Breaking Cover: Poems
by Michael Maul
85 poems ~ 126 pages
Format: 6’’ x 9” ~ Perfect Bound
Price: $15.00
Publisher: Amazon Books
ISBN: 9798831760415
To Order: amazon.com


Reviewed by Michael Escoubas

Among the richest of childhood experiences were hunting trips with my father. An expert hunter and bird dog trainer, Dad skillfully worked Lady, our German Weimaraner setter around brush piles in our pasture. He had a good sense about where to find pheasants and quail. Dad cautioned us boys not to panic when our quarry “broke cover.” As Lady went on point, in icy air still as death, Sunday dinner exploded from the brush. 12-gauge shot did its predictable damage.

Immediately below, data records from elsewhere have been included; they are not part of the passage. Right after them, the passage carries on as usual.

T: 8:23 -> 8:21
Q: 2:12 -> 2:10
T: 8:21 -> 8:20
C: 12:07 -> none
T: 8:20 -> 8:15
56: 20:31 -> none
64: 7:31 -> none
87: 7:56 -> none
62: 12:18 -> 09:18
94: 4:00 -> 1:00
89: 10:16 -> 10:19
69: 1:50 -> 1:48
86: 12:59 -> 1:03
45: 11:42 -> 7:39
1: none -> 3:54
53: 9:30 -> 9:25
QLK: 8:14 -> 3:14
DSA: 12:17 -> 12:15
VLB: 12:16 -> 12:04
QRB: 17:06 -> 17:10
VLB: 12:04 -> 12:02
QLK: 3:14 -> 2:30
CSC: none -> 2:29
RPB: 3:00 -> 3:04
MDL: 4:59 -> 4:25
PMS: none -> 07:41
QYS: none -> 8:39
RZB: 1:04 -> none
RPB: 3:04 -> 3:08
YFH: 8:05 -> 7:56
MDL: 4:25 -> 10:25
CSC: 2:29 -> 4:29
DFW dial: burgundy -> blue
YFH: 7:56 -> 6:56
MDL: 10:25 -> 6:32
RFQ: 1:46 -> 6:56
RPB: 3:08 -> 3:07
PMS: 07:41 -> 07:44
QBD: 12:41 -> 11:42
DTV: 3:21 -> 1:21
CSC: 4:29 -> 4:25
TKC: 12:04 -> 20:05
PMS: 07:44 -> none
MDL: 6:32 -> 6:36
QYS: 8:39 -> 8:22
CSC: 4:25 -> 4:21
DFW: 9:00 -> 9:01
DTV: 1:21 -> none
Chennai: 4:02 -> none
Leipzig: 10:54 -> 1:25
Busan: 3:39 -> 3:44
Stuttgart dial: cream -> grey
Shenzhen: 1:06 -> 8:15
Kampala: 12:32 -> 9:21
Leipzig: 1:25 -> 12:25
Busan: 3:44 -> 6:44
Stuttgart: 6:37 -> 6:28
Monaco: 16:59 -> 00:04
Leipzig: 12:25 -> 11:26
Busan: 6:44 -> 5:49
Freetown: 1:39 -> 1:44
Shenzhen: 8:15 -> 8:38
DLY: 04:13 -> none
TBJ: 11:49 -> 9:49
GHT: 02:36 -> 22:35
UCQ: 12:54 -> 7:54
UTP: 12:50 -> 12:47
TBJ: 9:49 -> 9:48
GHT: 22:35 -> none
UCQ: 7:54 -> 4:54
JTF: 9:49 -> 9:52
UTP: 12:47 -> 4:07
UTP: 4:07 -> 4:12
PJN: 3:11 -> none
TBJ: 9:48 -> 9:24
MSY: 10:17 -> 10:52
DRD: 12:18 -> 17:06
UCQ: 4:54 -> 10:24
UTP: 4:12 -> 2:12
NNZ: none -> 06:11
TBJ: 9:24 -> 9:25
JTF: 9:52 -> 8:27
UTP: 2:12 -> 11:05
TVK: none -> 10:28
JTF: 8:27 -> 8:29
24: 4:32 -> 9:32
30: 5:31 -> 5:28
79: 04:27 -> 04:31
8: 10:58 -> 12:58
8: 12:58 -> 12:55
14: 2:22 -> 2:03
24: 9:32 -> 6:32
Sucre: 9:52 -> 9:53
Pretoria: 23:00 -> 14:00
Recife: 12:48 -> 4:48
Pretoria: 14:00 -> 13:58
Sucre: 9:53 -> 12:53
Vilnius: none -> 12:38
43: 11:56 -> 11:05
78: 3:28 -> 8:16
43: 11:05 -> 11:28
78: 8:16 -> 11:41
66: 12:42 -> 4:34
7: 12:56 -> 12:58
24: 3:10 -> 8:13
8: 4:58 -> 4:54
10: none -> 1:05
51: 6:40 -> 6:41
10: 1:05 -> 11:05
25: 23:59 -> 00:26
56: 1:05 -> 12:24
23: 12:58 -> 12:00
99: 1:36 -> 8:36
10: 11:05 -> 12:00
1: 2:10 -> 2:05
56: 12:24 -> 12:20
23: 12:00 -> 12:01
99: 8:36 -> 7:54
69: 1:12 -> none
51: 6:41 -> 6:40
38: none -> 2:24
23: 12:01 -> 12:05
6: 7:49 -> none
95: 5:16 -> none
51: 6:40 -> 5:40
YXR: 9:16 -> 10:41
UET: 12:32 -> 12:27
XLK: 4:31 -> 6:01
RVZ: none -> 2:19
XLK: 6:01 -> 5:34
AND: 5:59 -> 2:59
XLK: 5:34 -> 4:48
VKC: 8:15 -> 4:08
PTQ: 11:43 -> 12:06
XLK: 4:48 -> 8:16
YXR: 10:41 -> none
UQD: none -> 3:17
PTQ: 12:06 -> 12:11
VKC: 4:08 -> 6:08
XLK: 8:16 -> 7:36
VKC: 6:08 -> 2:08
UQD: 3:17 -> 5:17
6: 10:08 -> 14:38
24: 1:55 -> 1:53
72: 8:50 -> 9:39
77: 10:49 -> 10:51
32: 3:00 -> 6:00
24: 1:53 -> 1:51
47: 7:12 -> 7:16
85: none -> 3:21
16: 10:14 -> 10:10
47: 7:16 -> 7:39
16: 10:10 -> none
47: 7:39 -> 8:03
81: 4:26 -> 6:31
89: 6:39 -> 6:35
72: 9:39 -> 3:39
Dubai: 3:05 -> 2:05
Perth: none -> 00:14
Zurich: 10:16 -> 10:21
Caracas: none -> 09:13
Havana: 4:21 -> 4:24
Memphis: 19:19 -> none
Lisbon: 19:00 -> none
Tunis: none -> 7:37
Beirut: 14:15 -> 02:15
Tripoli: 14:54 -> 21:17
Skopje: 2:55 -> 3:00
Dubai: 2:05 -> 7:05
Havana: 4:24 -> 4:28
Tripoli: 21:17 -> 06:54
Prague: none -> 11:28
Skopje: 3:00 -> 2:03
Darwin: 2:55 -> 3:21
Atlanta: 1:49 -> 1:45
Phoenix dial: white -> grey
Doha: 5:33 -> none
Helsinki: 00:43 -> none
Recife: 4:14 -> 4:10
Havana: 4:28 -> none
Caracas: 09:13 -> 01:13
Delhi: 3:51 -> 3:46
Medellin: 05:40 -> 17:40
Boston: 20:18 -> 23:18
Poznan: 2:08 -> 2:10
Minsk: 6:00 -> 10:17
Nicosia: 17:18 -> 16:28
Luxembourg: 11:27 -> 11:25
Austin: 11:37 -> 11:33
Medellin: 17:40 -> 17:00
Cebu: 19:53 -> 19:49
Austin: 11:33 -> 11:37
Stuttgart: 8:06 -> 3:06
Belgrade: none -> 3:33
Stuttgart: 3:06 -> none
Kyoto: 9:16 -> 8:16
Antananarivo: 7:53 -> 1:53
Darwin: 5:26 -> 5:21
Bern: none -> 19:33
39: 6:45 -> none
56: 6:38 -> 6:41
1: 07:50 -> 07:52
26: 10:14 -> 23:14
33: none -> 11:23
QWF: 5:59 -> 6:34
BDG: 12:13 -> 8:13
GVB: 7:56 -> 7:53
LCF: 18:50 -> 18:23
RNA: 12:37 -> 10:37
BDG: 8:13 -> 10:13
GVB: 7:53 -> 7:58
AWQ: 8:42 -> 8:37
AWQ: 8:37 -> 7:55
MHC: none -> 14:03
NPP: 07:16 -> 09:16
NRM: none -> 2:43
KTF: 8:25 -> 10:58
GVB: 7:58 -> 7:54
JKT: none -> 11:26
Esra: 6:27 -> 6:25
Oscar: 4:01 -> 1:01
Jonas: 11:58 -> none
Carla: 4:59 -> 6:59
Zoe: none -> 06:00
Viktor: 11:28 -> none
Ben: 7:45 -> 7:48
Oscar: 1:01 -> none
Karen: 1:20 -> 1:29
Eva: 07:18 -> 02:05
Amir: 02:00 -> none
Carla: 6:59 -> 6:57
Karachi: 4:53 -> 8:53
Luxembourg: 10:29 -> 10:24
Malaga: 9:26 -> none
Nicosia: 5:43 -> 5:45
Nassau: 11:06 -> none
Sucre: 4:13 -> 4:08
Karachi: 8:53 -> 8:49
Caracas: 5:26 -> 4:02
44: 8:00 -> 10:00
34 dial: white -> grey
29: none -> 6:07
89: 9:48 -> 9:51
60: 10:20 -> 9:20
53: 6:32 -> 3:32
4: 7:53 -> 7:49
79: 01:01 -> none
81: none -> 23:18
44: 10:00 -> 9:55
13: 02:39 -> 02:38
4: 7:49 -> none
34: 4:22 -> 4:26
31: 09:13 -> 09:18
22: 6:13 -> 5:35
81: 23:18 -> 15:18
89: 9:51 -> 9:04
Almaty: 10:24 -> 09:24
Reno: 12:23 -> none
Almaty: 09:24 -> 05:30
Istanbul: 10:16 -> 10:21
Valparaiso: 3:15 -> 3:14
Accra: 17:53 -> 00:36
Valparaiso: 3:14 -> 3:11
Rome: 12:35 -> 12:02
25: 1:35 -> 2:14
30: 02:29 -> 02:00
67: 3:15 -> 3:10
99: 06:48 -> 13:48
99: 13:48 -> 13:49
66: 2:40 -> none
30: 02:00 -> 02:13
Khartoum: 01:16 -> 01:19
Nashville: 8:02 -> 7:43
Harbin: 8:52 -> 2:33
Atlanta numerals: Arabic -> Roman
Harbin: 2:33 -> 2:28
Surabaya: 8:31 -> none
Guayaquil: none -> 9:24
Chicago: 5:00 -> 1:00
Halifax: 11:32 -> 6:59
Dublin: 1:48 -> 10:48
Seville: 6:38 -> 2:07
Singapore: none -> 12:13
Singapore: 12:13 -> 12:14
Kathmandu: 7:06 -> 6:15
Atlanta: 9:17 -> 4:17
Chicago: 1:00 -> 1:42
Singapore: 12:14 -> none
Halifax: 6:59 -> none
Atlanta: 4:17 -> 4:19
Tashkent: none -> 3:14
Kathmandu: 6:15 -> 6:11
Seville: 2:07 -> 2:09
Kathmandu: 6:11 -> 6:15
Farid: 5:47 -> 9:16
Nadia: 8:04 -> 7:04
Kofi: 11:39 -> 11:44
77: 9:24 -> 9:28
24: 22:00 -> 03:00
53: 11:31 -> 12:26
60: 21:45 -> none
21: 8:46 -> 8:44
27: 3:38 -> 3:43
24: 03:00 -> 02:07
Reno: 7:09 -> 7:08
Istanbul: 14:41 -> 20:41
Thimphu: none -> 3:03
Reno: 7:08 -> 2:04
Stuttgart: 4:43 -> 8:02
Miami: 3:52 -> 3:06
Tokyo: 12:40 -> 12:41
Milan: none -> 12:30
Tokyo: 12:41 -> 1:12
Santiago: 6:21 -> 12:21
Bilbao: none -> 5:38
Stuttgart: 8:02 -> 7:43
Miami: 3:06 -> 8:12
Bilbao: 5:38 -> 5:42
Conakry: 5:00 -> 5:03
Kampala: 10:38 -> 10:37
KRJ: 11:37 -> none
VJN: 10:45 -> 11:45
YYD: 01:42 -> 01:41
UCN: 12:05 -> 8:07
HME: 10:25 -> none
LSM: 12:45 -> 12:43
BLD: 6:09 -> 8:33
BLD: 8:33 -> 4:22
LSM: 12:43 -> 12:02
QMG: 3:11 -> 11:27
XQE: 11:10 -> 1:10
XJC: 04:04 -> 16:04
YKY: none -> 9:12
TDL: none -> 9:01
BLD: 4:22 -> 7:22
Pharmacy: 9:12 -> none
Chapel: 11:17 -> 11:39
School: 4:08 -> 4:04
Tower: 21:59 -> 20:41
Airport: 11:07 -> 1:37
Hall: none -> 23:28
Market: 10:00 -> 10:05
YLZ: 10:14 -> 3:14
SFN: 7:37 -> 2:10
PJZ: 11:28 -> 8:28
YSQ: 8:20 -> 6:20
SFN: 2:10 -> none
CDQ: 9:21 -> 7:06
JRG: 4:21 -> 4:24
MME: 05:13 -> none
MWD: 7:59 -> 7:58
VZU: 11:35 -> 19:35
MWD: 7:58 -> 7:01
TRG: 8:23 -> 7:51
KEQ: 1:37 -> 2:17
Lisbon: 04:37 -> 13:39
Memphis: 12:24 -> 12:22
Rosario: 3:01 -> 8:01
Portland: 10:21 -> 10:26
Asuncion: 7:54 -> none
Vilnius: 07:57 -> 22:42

Home, we trudged, with Lady carrying a bird in her tight jaws.

I recalled those hunting trips the moment I read Michael Maul’s title Breaking Cover.

In this review I want to showcase certain poems which “broke my cover.” Poems which startled me, causing a hiccup in my life. The best poets know how to make readers think.

A Word about Style and Format

Maul’s style is conversational. He writes as if he were talking with a friend enjoying soup and biscuits at Pinera’s. Each of the four “books” contains either 15 or 16 poems. However, the individual books do not adhere to strict divisions of theme or content. Many poems rhyme. While I’m not a big fan of rhyme, I like the way this poet uses internal and end-rhyme. He does so without betraying, “Oh, now I have to think up an ending rhyme because, after all, I’m committed to rhyming no matter what.” Observant to a fault, virtually nothing escapes this poet's notice that cannot be made into a poem. Titles! Maul is good with titles. Who wouldn’t want to read “On Seeing a Teen Girlfriend’s Blouse Displayed in a Vintage Clothing Shop”? Or “Things I Have Heard About You”? Or “To Chinese Hackers Who Stole My Poems”? To readers, I say, “Buckle up for a wild ride!!”

Breaking Cover Book One

I was enchanted with the 7-line poem “Few Finer Things”:

          There was a time
          when I could image
          few finer things
          than storks and angels
          coming and going,
          beginning and ending
          our lives with wings.

Poets say familiar things, but they say them in fresh ways, as if it were the first time they were ever said. Here beginnings and endings, alphas and omegas are seen, ascending on the wings of words. Note: “things,” “going,” “ending,” “wings.” Each word knowing where it belongs.

Breaking Cover Book Two

“I Know There Are People” broke my cover in a lovely poem which sheds light on the human condition. From selected stanzas:

          I know there are people
          who are largely invisible to me.

          I don’t know their names,
          or where they stay;
          I know they are not
          who I see on TV.

The poem identifies them as sharing similar life values. But they share them without drawing undue attention to themselves. They know:

          We will all be sick, we will all be loved,
          we will all doubt ourselves.
          We will be given riches unearned.
          Knowing joy, knowing sadness.

          And when we hate each other,
          we will be hating ourselves.

Yes, and yes again, this poem breaks my cover with its truth.

Breaking Cover Book Three

I am stopped “dead in my tracks” by “She Carried Me Just So.” This tender poem chronicles the poet’s mother who had miscarried three times before Michael was born. Ravaged by tuberculosis, she was so proud of her one surviving child, that:

          In all the early childhood photos,
          including some not far
          from the birthing suite,
          my mother was always pictured carrying me
          strapped to her chest somewhat perilously
          with me world-facing out.

Maul writes about his mother regarding him as a special gift to her:

          Which is why when we went out
          she suspended me from her chest
          like a gift
          she brought to show the world.

          But she was, of course,
          the world’s gift to me.
          Fighting through years of mother-to-be
          then decades of devotion.

I'm "broken" by this poem because it brings to mind longings for my own mother who suf-fered too.

Breaking Cover Book Four

“New Widow in One Chair on the Porch” transported me to a time I dread to face. That time when either me or my wife will put away one chair the other always occupied:

          She still sits there
          in the shade
          hearing sidewalk walkers talk.

          But you can see shadows
          formed around her eyes,
          like the stains on concrete
          where, for years,
          his matching chair long sat.

This poem, and so many others, broke my cover, like a covey of quail rousted out from the underbrush. Can’t think of anything better for my personal growth than that.